Let $ A $ be a finite subgroup of $ SU_{n_1} $ such that the inclusion $ A \hookrightarrow SU_{n_1} $ is an irrep. And let $ B $ be a finite subgroup of $ SU_{n_2} $ such that the inclusion $ b \hookrightarrow SU_{n_2} $ is an irrep. Then $$ A \otimes B = \{ a \otimes b: a \in A,b \in B \} $$ is a subgroup of $ SU_{n_1n_2} $. Is the inclusion $ A \otimes B \hookrightarrow SU_{n_1n_2} $ an irrep? Also what can we say about the surjection $$ A \times B \to A \otimes B $$ is the kernel just all the $ e^{i\theta} $ such that both $ e^{i \theta} I_{n_1} \in A $ and $ e^{i \theta} I_{n_2} \in B $?
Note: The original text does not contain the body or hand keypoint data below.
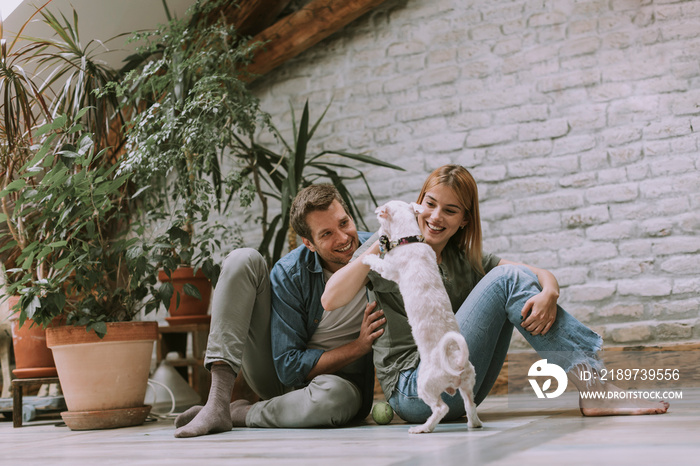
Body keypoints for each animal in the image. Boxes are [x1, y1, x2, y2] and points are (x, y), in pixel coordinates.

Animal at [360, 199, 482, 434]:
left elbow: (380, 264)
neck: (409, 239)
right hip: (468, 384)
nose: (378, 236)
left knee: (441, 408)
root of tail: (455, 360)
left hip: (424, 384)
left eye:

Let $ \chi_A $ be the character for the inclusion of $ A $ and let $ \chi_B $ be the character for the inclusion of $ B $. Since both are irreps we have $$ 1= \frac{1}{|A|}\sum_a |\chi_A(a)|^2 $$ and $$ 1= \frac{1}{|B|}\sum_b |\chi_B(b)|^2 $$ Let $ \chi $ be the character of the inclusion of $ A \otimes B $. Then the inclusion is an irrep if and only if $ <\chi,\chi>=1 $. I would like to say something like $$ <\chi,\chi> = \frac{1}{|A \otimes B|} \sum_{a \otimes b} \chi(a \otimes b) \\ = \frac{1}{|A \otimes B|} \sum_{a \otimes b} \chi_A(a) \chi_B(b) \\ = \frac{1}{|A \times B|} \sum_{(a,b)} \chi_A(a) \chi_B(b) \\ = \big( \frac{1}{|A|}\sum_a |\chi_A(a)|^2 \big) \big( \frac{1}{|A|}\sum_b |\chi_B(b)|^2 \big) \\ =1 $$
However the third line is kind of fishy, it sort of gets back to my question about the relationship between $ A \otimes B $ and $ A \times B $.
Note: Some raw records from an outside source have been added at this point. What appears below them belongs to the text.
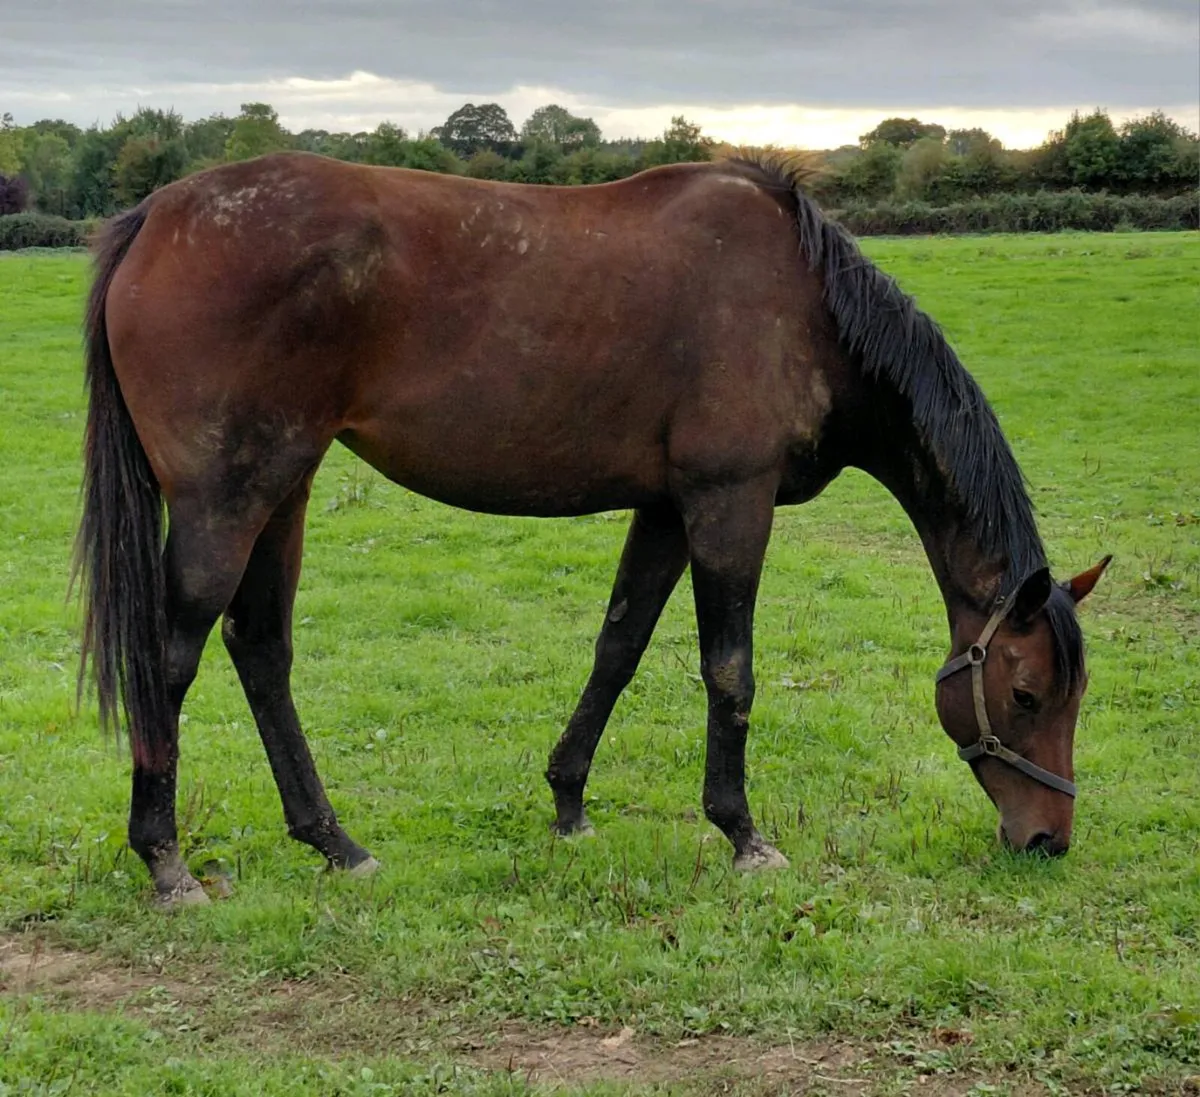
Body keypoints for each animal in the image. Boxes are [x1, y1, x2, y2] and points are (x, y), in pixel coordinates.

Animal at [74, 150, 1110, 906]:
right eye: (1025, 695)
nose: (1048, 840)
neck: (806, 307)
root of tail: (156, 216)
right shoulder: (729, 501)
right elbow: (730, 670)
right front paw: (742, 832)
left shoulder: (665, 508)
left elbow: (618, 646)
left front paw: (569, 803)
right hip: (227, 500)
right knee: (171, 659)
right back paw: (166, 861)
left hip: (282, 490)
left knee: (261, 649)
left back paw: (335, 842)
In your character calculation you can do everything for the group $G =A\times B$ to show that it’s an irreducible rep of $G$. (Which certainly implies it’s an irred of the quotient of $G$ which acts faithfully.
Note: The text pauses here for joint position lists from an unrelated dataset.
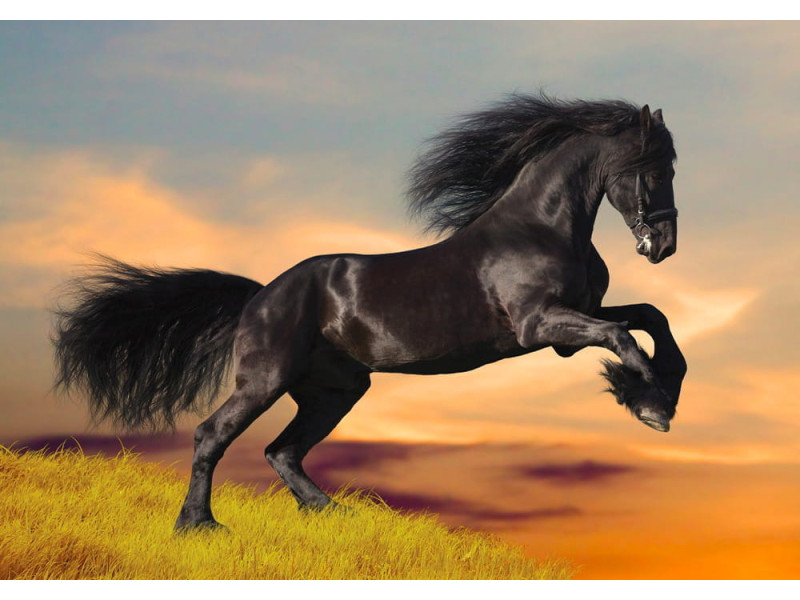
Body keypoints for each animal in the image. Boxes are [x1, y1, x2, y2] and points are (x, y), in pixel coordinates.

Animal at [52, 94, 687, 531]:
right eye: (656, 168)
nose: (664, 245)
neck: (539, 228)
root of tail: (259, 296)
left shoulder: (572, 324)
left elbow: (650, 317)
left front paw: (661, 392)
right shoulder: (541, 326)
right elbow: (623, 337)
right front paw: (650, 405)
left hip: (335, 390)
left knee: (282, 451)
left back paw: (333, 515)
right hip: (266, 379)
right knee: (214, 435)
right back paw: (198, 525)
You are also right about the kernel of the map from $G$ to the tensor product. You can just see this on matrices and the definition of how the tensor product of two matrices acts on the tensor product of the vector spaces. In particular, if $v$ is not an eigenvector of $b$ then $w \otimes v$ is not an eigenvector of $a \otimes b$ so that is non-trivial. hence the only way it can be trivial is if every vector is an eigenvector of $b$ (similarly $a$) which means they must both be scalars whose product is $1$.